(Images with pose keypoints)
────
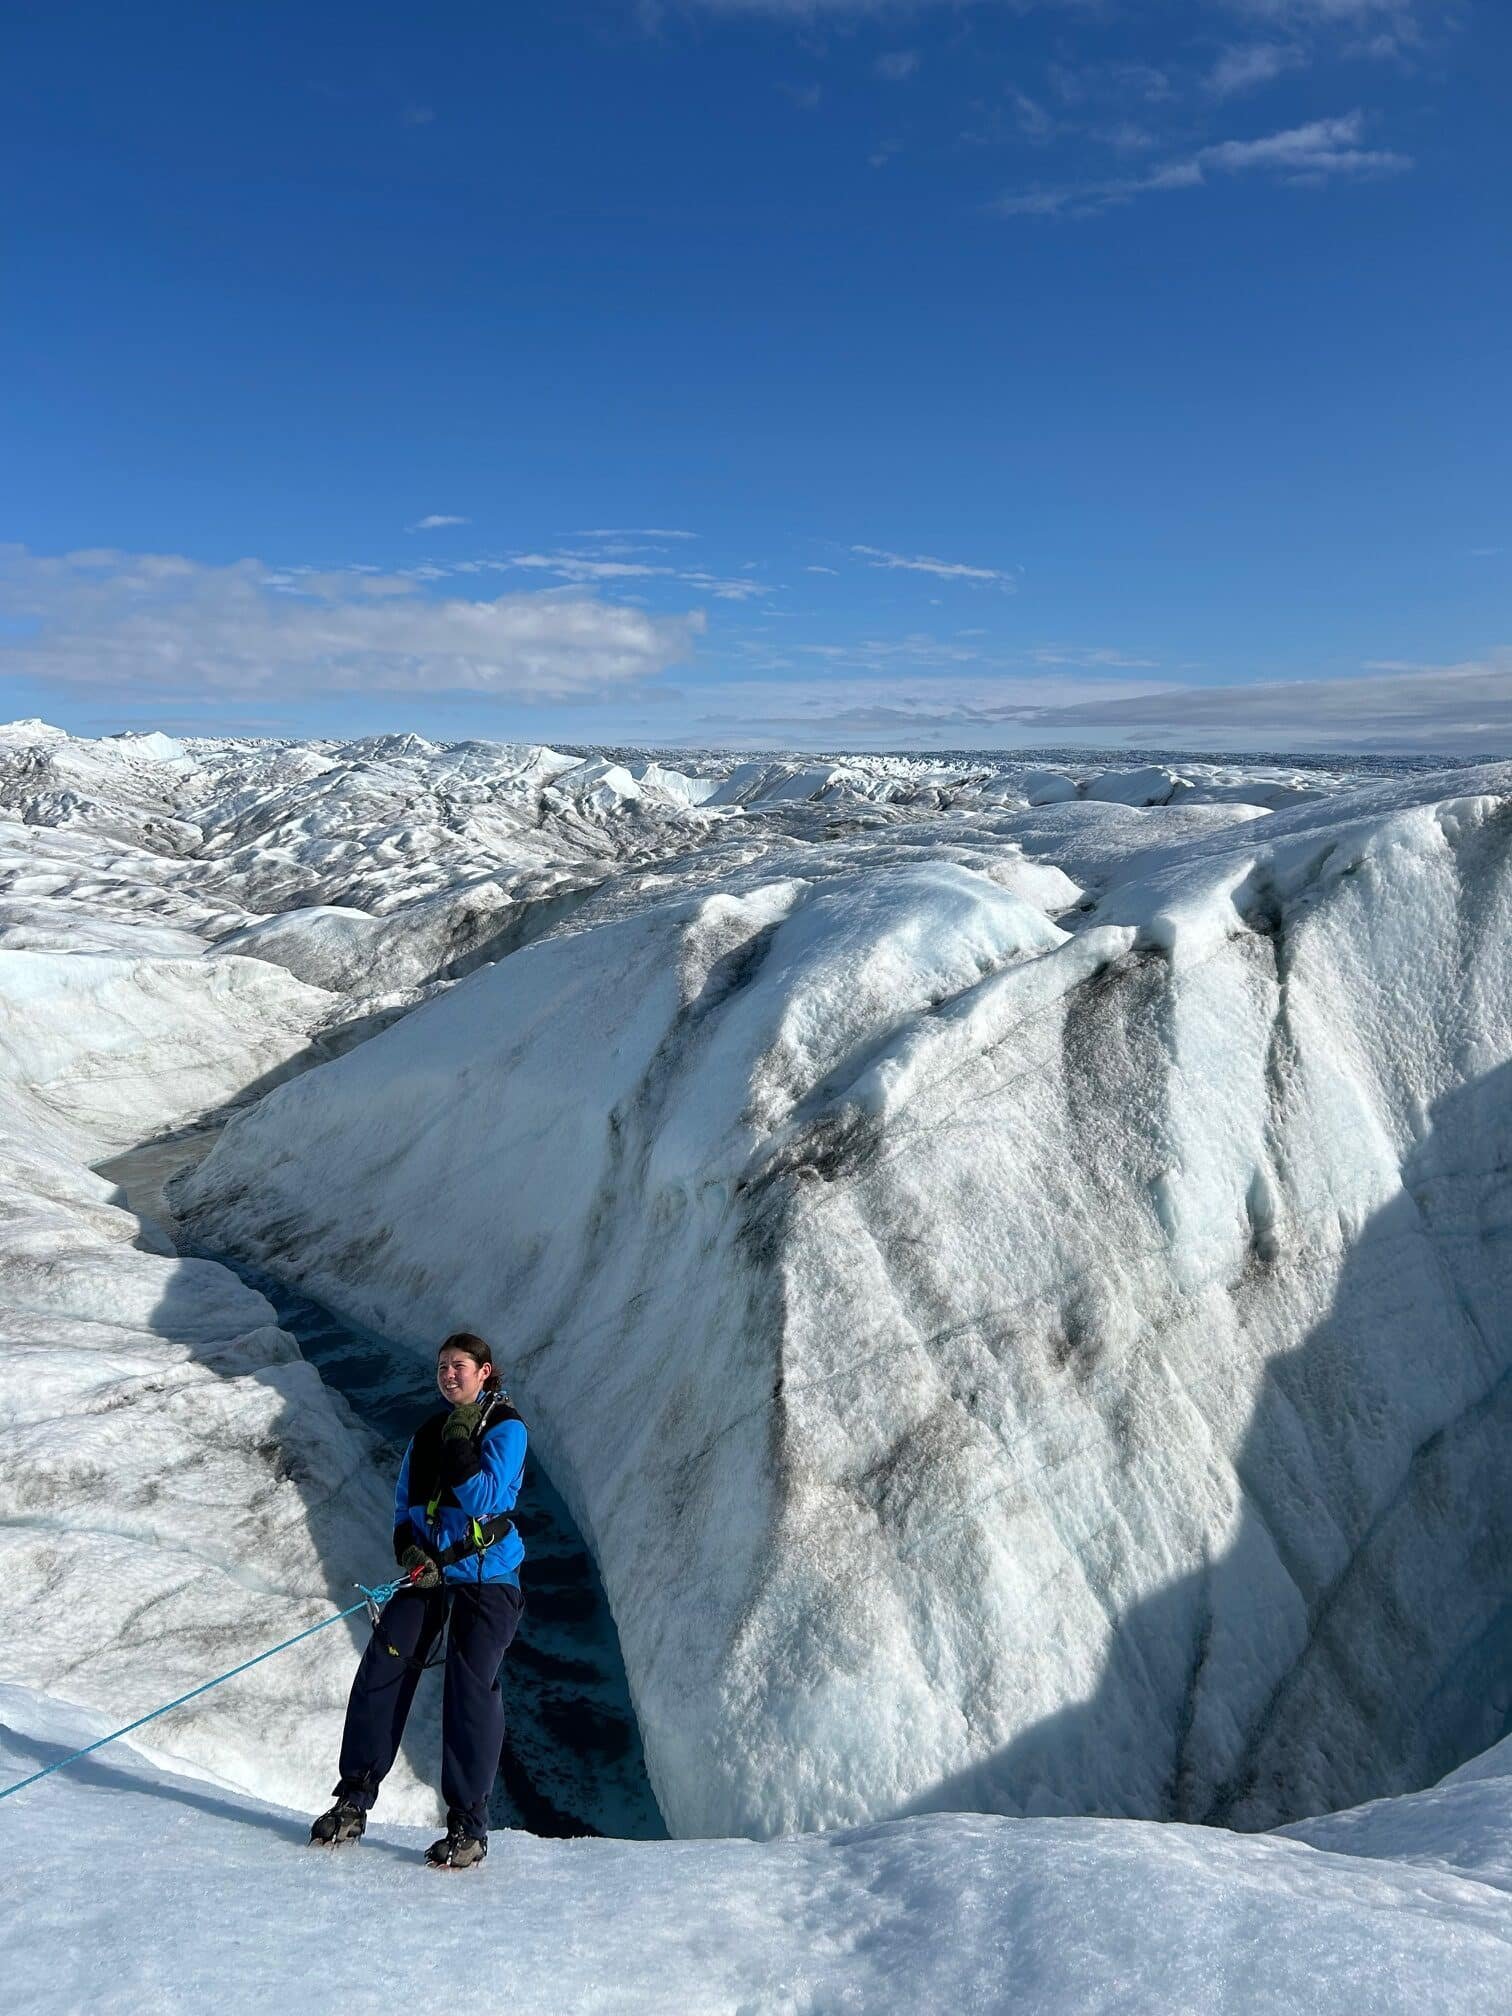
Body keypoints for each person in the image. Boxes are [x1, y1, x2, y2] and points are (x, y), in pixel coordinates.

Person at [308, 1331, 527, 1869]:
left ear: (485, 1371)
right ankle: (353, 1800)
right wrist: (408, 1548)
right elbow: (406, 1502)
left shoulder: (506, 1428)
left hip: (487, 1576)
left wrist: (458, 1444)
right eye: (442, 1367)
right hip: (429, 1574)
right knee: (384, 1665)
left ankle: (468, 1828)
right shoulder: (428, 1431)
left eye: (459, 1366)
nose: (448, 1375)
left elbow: (486, 1498)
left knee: (469, 1688)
────
Find the word "left" in the entries, then copy out every line that has it.

* TASK ANSWER *
left ear: (485, 1371)
left shoulder: (506, 1428)
left hip: (487, 1576)
left wrist: (458, 1444)
left ankle: (468, 1828)
left eye: (459, 1366)
left elbow: (486, 1498)
left knee: (469, 1688)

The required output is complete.